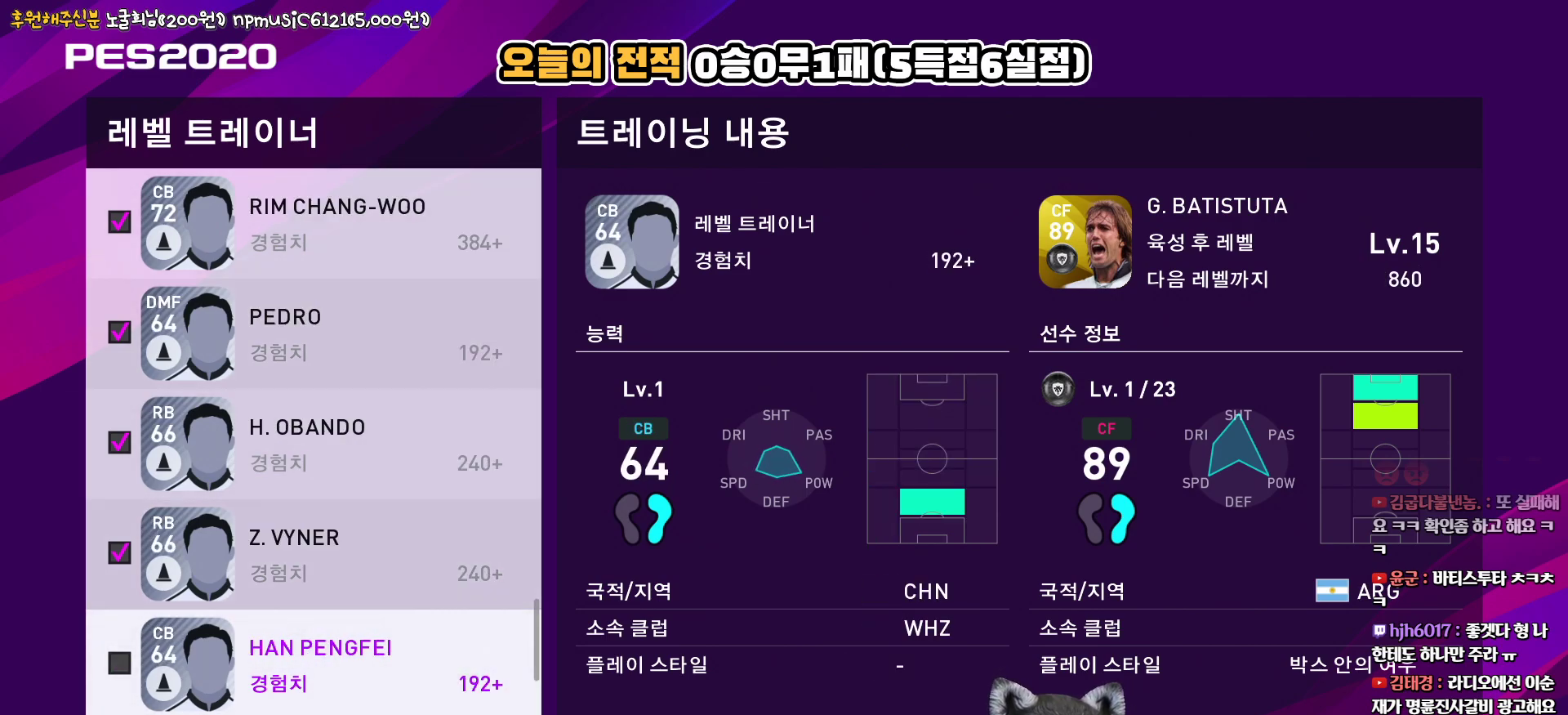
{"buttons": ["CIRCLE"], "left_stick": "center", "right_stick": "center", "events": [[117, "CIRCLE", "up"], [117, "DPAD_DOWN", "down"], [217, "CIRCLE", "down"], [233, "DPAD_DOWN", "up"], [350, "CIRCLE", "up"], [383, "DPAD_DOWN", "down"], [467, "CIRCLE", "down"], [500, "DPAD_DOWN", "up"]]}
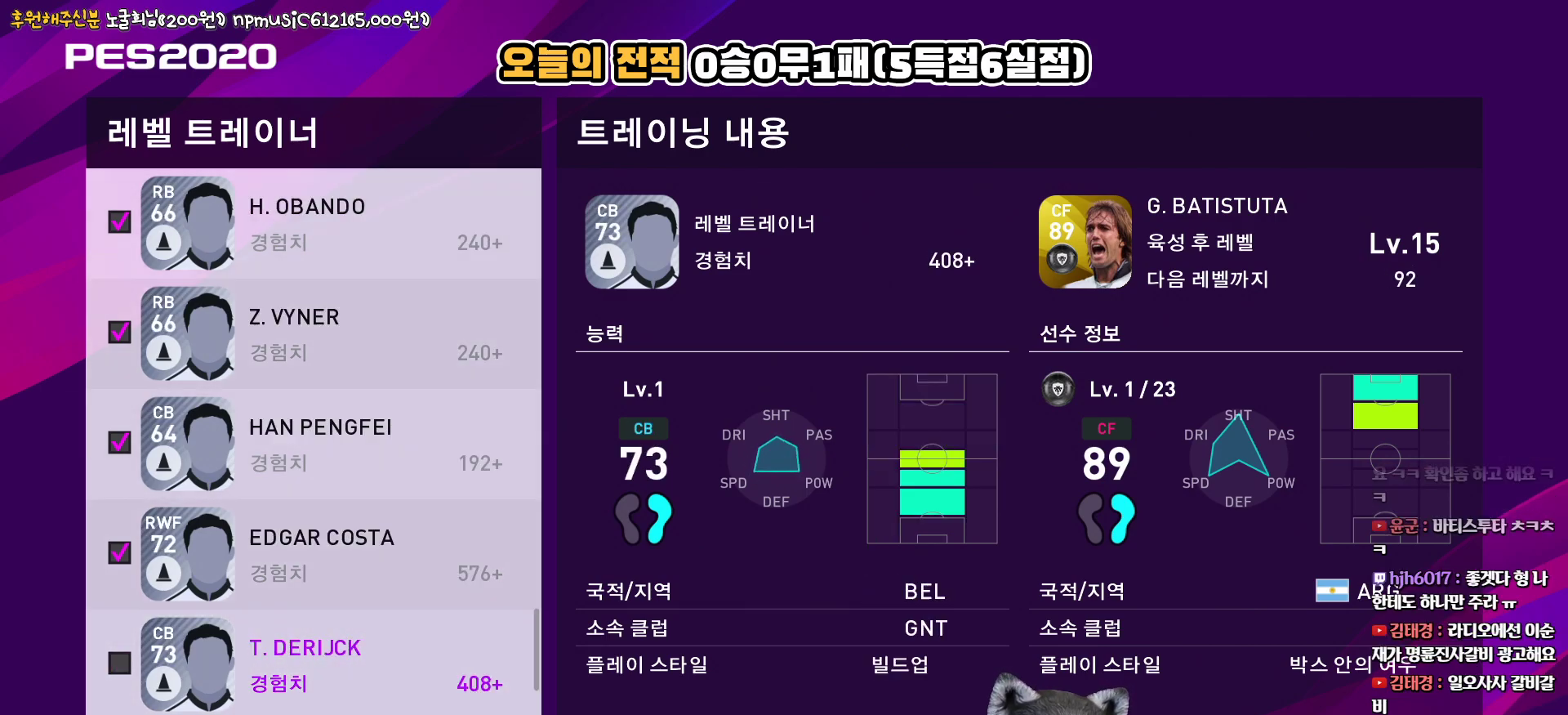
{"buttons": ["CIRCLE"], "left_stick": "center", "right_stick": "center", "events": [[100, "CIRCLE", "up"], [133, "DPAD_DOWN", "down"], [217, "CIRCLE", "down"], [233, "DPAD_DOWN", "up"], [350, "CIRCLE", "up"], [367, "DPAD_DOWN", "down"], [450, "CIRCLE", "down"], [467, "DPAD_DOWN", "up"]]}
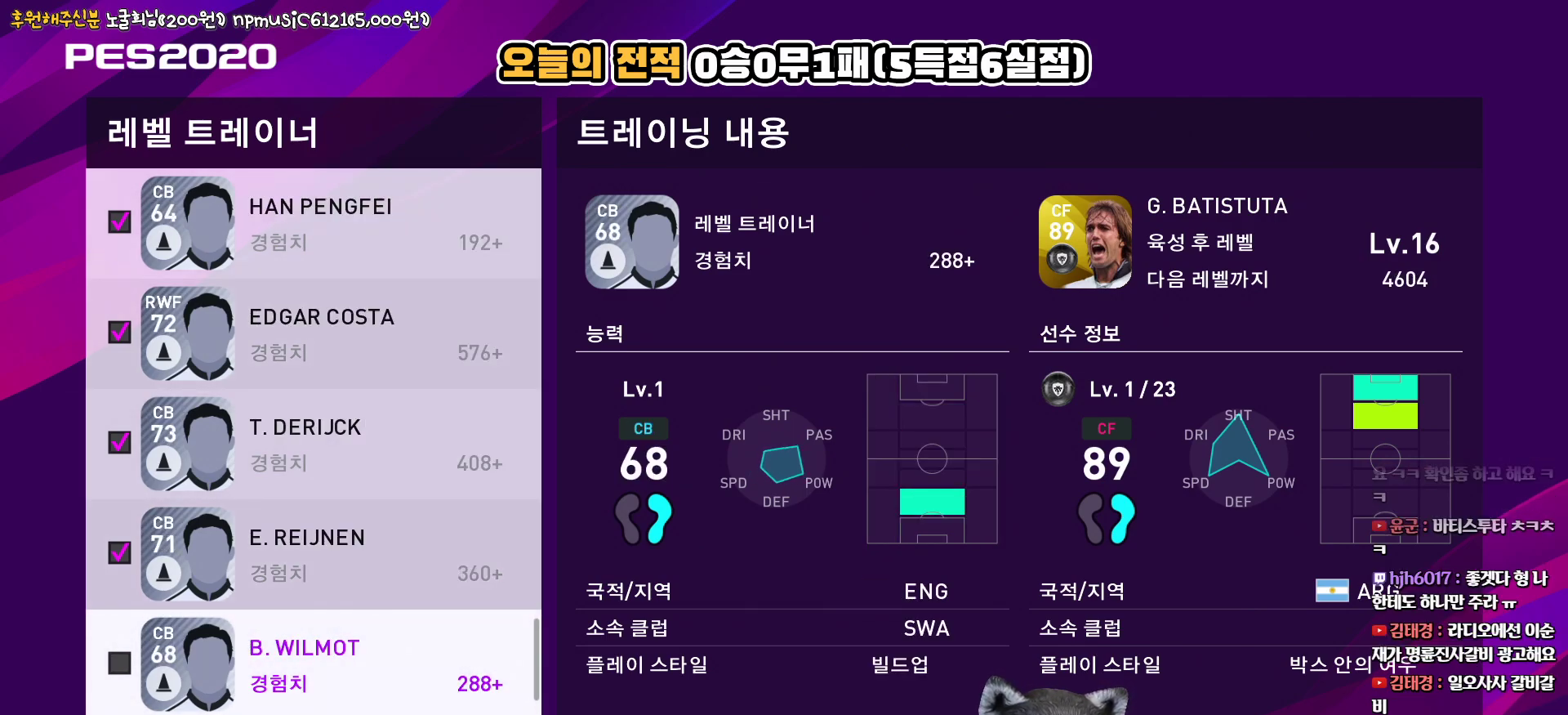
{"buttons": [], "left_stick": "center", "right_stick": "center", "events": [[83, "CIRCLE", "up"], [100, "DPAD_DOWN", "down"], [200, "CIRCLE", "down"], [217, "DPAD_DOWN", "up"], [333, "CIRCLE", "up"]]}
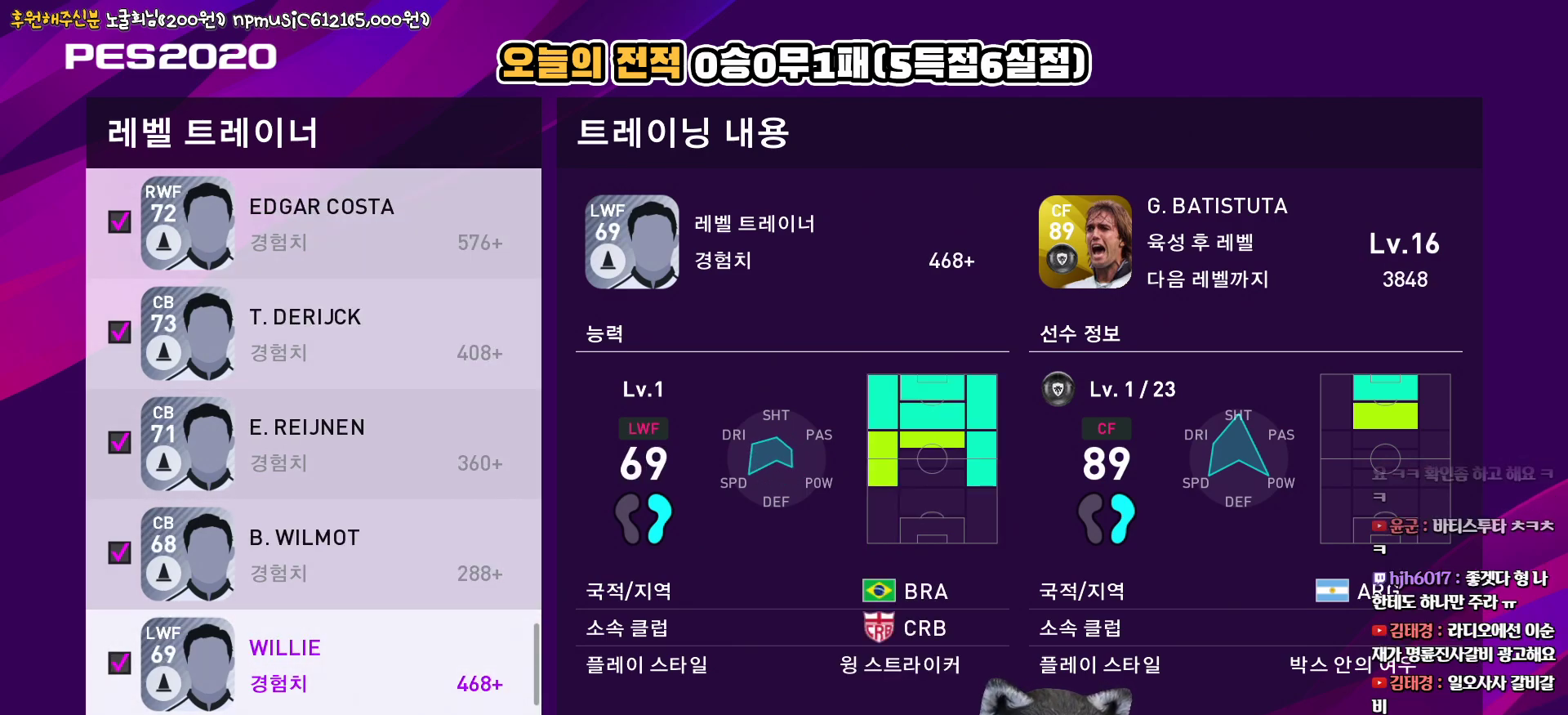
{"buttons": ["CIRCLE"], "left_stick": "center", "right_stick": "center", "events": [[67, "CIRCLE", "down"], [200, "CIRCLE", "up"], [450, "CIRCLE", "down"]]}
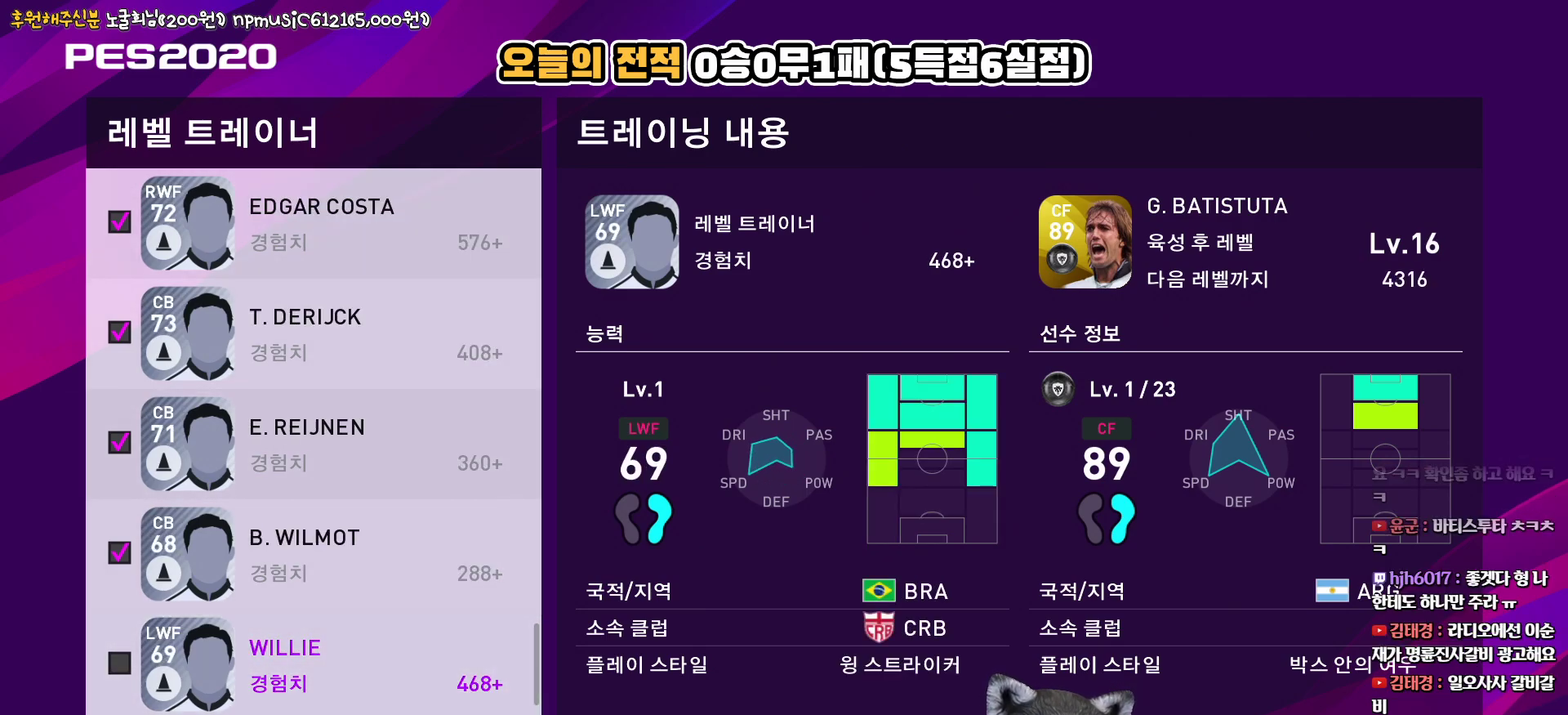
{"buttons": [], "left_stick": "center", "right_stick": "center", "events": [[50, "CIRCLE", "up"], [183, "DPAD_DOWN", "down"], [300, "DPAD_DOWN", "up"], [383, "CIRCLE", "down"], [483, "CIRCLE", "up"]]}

------

> _What this task involves_
In full and without changes, repeat the listing above, but not its pictures.

> _Solved exercise_
{"buttons": ["CIRCLE"], "left_stick": "center", "right_stick": "center", "events": [[117, "CIRCLE", "up"], [117, "DPAD_DOWN", "down"], [217, "CIRCLE", "down"], [233, "DPAD_DOWN", "up"], [350, "CIRCLE", "up"], [383, "DPAD_DOWN", "down"], [467, "CIRCLE", "down"], [500, "DPAD_DOWN", "up"]]}
{"buttons": ["CIRCLE"], "left_stick": "center", "right_stick": "center", "events": [[100, "CIRCLE", "up"], [133, "DPAD_DOWN", "down"], [217, "CIRCLE", "down"], [233, "DPAD_DOWN", "up"], [350, "CIRCLE", "up"], [367, "DPAD_DOWN", "down"], [450, "CIRCLE", "down"], [467, "DPAD_DOWN", "up"]]}
{"buttons": [], "left_stick": "center", "right_stick": "center", "events": [[83, "CIRCLE", "up"], [100, "DPAD_DOWN", "down"], [200, "CIRCLE", "down"], [217, "DPAD_DOWN", "up"], [333, "CIRCLE", "up"]]}
{"buttons": ["CIRCLE"], "left_stick": "center", "right_stick": "center", "events": [[67, "CIRCLE", "down"], [200, "CIRCLE", "up"], [450, "CIRCLE", "down"]]}
{"buttons": [], "left_stick": "center", "right_stick": "center", "events": [[50, "CIRCLE", "up"], [183, "DPAD_DOWN", "down"], [300, "DPAD_DOWN", "up"], [383, "CIRCLE", "down"], [483, "CIRCLE", "up"]]}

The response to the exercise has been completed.